Turning back from enlightenment (not)
There’s an idea you’ll hear expressed by some Mahayana lineages that what differentiates a bodhisattva from an arhat is that a bodhisattva turns away from enlightenment in order to remain in samsara and help every living being to reach freedom. That is, they delay their enlightenment in order to help others to reach enlightenment.
There are a lot of problems with this, so I didn’t have any trouble believing my Lama when he taught me that this understanding was wrong, but there’s also something about this not being true that brings up resistance. If I leave samsara in order to reach enlightenment, haven’t I abandoned the beings in samsara?
This stems from a misunderstanding of what samsara is: the idea that samsara is a place, a physical location, a state vector, whatever.
Thing too of this notion that “everything is perfect in this moment just as it is.” If that’s so, why do I hear about pogroms? Why are masked thugs kidnapping U.S. citizens on the streets? Why does the brutal war in Yemen persist? What about what’s going on in Gaza?
These are actually two sides of the same coin.
Samsara is the state of suffering. It has nothing to do with the arrangement of physical things in which one finds oneself. It has to do with one’s relationship to these things. If “everything is perfect in this moment just as it is,” that’s essentially an enlightened state, free from samsara.
If I have to not be present in this physical arrangement of things in order to reach that state, I am not truly out of samsara—I’ve simply found a place where samsara isn’t bothering me so much. Maybe my body doesn’t seem like an impermanent thing at the moment. Maybe I don’t see people suffering around me. And so I feel free of suffering. But this is a deva realm, not freedom, as long as I haven’t actually reached enlightenment.
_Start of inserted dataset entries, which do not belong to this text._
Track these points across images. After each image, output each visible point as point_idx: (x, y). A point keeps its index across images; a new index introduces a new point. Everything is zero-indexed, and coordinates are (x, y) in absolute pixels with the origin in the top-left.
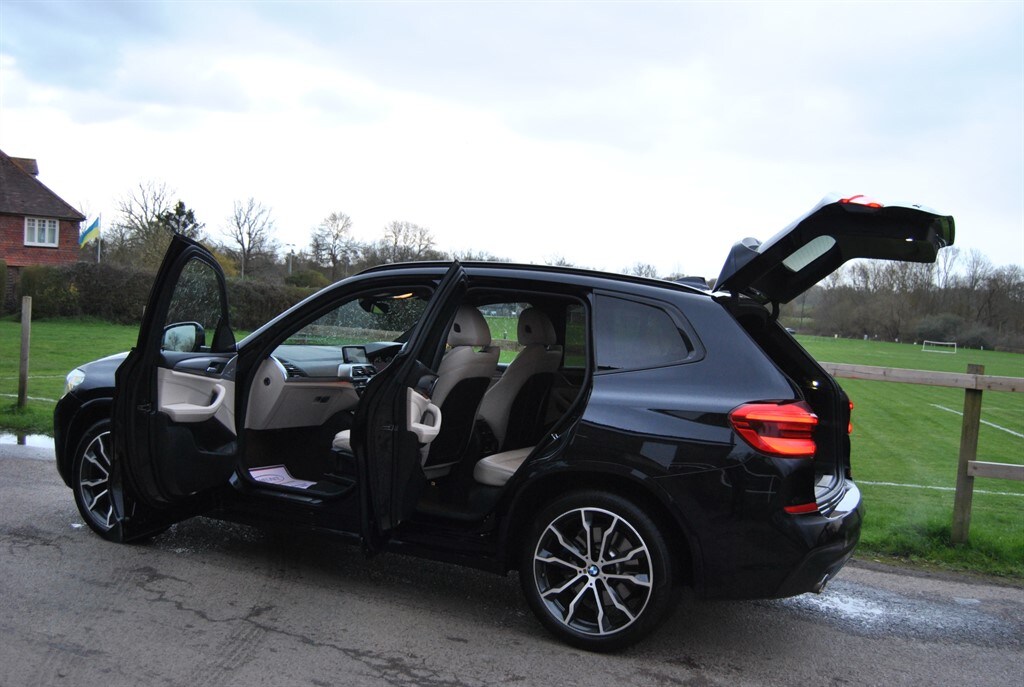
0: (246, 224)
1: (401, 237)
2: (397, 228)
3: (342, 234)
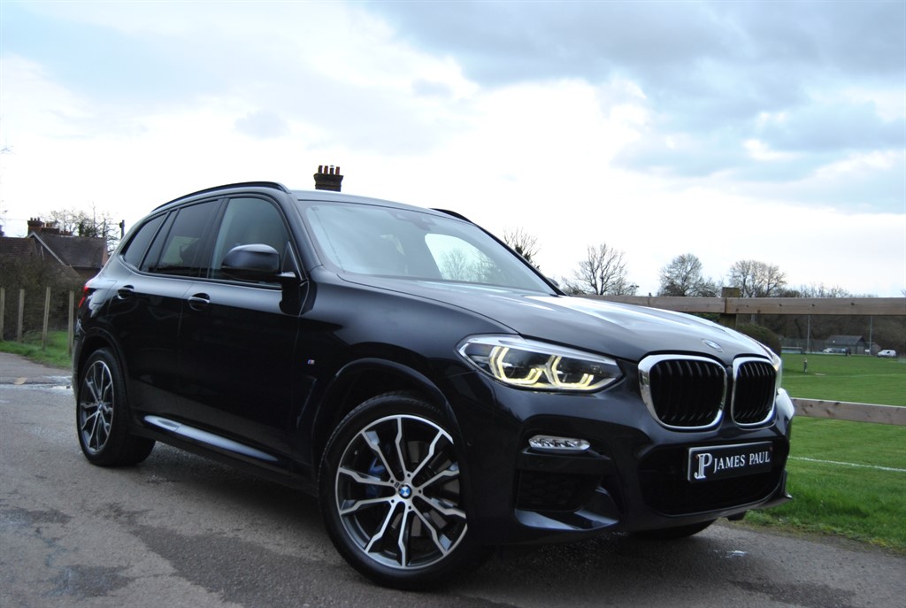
0: (599, 269)
1: (749, 277)
2: (745, 268)
3: (691, 275)
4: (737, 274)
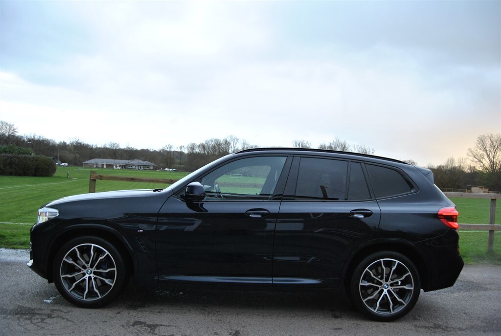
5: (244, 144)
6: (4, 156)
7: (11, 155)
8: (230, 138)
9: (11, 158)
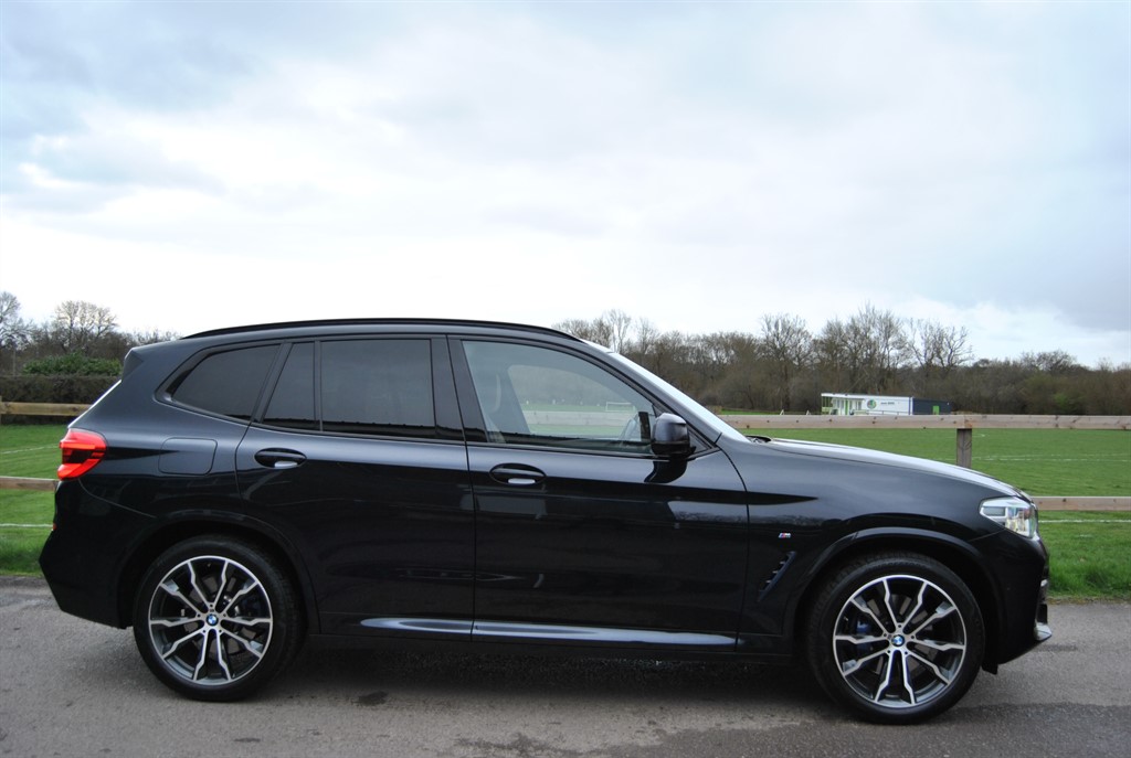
1: (77, 319)
2: (72, 309)
3: (7, 316)
4: (62, 315)
5: (645, 329)
6: (54, 380)
7: (70, 376)
8: (609, 318)
9: (71, 383)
So the other side of that is that it’s simply not necessary to change the arrangement of physical things in the world in order to reach enlightenment. My vulnerable body can remain a basis for destruction, as they put it in Tibetan (jik ten). There can be people suffering around me. This has to be possible, or I can never actually help anyone, because I can’t be there for them.
At the same time, of course, everything is totally pure, so it can be that in this place of the illusion of physical suffering, there is nobody present who is actually suffering, because we’ve all escaped from suffering.
What really bugged me about this interpretation of things was of course that I was suffering. So the idea that this place is totally pure and perfect in the presence of all this apparent suffering was clearly wrong, since the suffering wasn’t merely apparent: I was actually experiencing it.
There’s this notion of “the problem” that we used to talk about when we were debating at the retreat center. “The problem” is stated in the Diamond Cutter Sutra: “When you have brought every living being to total enlightenment, how many livings will there have been who were brought to total enlightement, Oh Subhuti?"
“Why none, of course, Oh Enlightened One.” What does that mean?
That’s the conundrum. That’s why “turning back from enlightenment” to save all living beings isn’t a thing. If there’s someone here in this place, in this physical arrangement of atoms, in this state vector, who is actually suffering, then I’m here for them. But I don’t have to be suffering to be here for them.
None of this should be taken to mean that I am enlightened. I’m just writing down my understanding of why this notion of turning back is wrong, how things can be completely perfect just as they are when people appear to be suffering, and what to do about it.